EU and Cuba to speed up talks to normalize ties
HAVANA - Agence France-Presse
The EU High Representative for Foreign Affairs and Security Policy and Vice President of the European Commission, Federica Mogherini speaks during a press conference in Havana, on March 24, 2015. AFP PhotoThe European Union and Cuba have agreed to speed up the pace of normalizing ties and hope to reach an accord by the end of the year, the bloc's top diplomat said Tuesday.
Federica Mogherini, the highest ranking EU official ever to visit Cuba, said the fact that she travelled to Havana so soon after taking up the foreign policy chief job on November 1 showed how important the relationship was.
"We have decided to speed up the pace of our negotiations, with the hope of signing the framework of our dialogue" by the end of the year, Mogherini said at a press conference.
The EU suspended its relations with Cuba in 2003 over a crackdown on journalists and activists. But it began talks to restore them again in April 2014, aiming to persuade Havana to improve its human rights record.
Europe is Cuba's top trade partner after Venezuela, with trade of $3.6 billion in 2013. It is also a major investor in Cuba's key tourism sector.
But after two rounds of talks to normalise ties, Cuba postponed the third in December when its secret negotiations with the United States on restoring ties were in full swing.
The third round was finally held earlier this month.
After those talks, the EU's chief negotiator, Christian Leffler, said the two sides still had to overcome "differences of interpretation" on key issues, including Havana's refusal to sign certain human rights treaties.
The top EU diplomat met Tuesday with Cardinal Jaime Ortega, leader of the Catholic Church on the island -- the only group there who can talk officially with the Communist government -- as well as several ministers and senior officials including President Raul Castro. Mogherini said human rights were a key part of the dialogue with Cuba but she did not get into specifics.
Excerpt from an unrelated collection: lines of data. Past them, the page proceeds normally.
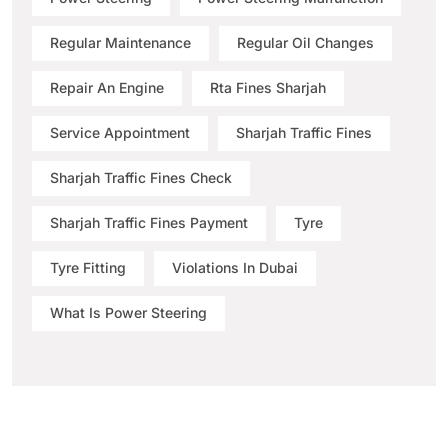
Regular Maintenance
Regular Oil Changes
Repair An Engine
Rta Fines Sharjah
Service Appointment
Sharjah Traffic Fines
Sharjah Traffic Fines Check
Sharjah Traffic Fines Payment
Tyre
Tyre Fitting
Violations In Dubai
What Is Power Steering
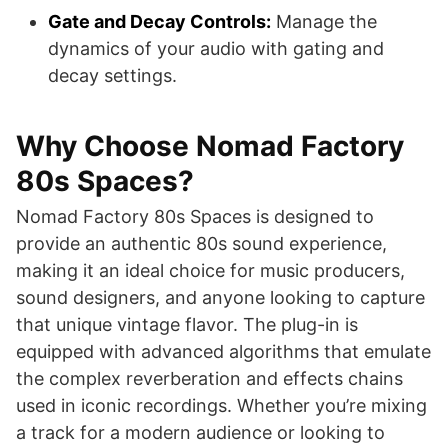
Gate and Decay Controls:
Manage the
dynamics of your audio with gating and
decay settings.
Why Choose Nomad Factory
80s Spaces?
Nomad Factory 80s Spaces is designed to
provide an authentic 80s sound experience,
making it an ideal choice for music producers,
sound designers, and anyone looking to capture
that unique vintage flavor. The plug-in is
equipped with advanced algorithms that emulate
the complex reverberation and effects chains
used in iconic recordings. Whether you’re mixing
a track for a modern audience or looking to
She said her talks with Castro on this issue were "positive."
She also announced a 50-million euro plan to help Cuba's agriculture sector and its economic modernization.
Overshadowing these talks is the rapprochement between Cuba and the United States after 50 years of enmity stemming back to the Cold War. In December they announced they plan to restore full diplomatic ties.
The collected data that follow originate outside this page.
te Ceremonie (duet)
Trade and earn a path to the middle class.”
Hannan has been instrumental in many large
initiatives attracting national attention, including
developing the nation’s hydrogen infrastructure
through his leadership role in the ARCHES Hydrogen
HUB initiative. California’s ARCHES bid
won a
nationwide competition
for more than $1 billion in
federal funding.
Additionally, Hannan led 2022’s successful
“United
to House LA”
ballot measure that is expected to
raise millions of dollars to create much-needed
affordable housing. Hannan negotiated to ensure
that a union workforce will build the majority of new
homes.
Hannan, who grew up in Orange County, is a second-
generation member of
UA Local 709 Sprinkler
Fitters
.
Mogherini said there is no competition between the US and the EU with regard to ties with Cuba, calling them "different processes".
She reiterated EU opposition to the US trade embargo against Cuba.
After US President Barack Obama and Castro announced their countries' historic move to restore diplomatic ties on December 17, some of the 28 EU members reacted by demanding the bloc accelerate its own normalization talks with Cuba.
The calls were particularly urgent from Spain, which counts Cuba, its former colony, as a key trade partner and has a historic rivalry with the United States over the island.
Despite the rapprochement, there is no immediate end in sight to the more than five-decade-old embargo, which Obama would need the blessing of the Republican-controlled Congress to lift.
"On the embargo, you know very well the longstanding position adopted by the EU. In particular, at this moment of dialogue between the United States and Cuba, there's no reason for the embargo to continue," Mogherini told Cuban Foreign Minister Bruno Rodriguez.
Eduardo Perera, a political scientist at the University of Havana, said the EU clearly had its eye on the parallel US-Cuban talks.
"In any scenario regarding Cuba, the EU would evaluate the state of Havana's relations with the United States. Not because that determines its actions 100 percent, but to take it into account as a strategic factor," he said.
Mogherini also met Cuban Foreign Trade and Investment Minister Rodrigo Malmierca, who is heading an initiative to attract foreign capital to the island under new, more liberal rules approved a year ago.
Mogherini also met Economy Minister Marino Murillo, the architect of the reforms that Castro has undertaken to revamp Cuba's stagnant Soviet-style economy.
The trip comes as Francois Hollande plans to become the first French president to visit Cuba in May, followed three weeks later by Italian Foreign Minister Paolo Gentiloni.